» **Data supplied**:
==*==
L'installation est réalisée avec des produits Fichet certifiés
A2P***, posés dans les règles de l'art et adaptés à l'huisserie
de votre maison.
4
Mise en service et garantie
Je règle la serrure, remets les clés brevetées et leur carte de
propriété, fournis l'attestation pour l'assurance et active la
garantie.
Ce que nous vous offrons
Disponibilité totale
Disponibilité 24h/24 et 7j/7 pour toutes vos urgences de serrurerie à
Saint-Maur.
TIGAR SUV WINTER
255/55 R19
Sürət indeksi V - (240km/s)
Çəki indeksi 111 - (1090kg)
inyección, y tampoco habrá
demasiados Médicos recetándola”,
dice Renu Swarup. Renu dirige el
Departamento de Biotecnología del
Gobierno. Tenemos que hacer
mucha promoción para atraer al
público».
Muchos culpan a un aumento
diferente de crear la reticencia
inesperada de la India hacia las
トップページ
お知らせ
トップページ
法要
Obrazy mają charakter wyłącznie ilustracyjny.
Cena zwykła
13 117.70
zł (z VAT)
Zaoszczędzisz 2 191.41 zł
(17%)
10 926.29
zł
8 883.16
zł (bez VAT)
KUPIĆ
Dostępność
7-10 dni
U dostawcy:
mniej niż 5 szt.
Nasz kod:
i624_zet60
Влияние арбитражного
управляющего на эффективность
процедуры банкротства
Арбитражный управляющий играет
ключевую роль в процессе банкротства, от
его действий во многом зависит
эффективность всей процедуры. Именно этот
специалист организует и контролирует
==*==
» **Requirement**:
Look above for the line with "Je règle la" and the line with "Disponibilité totale". Write out those two lines and all the lines between them, exactly, and no others.

» **Answer space**:
Je règle la serrure, remets les clés brevetées et leur carte de
propriété, fournis l'attestation pour l'assurance et active la
garantie.
Ce que nous vous offrons
Disponibilité totale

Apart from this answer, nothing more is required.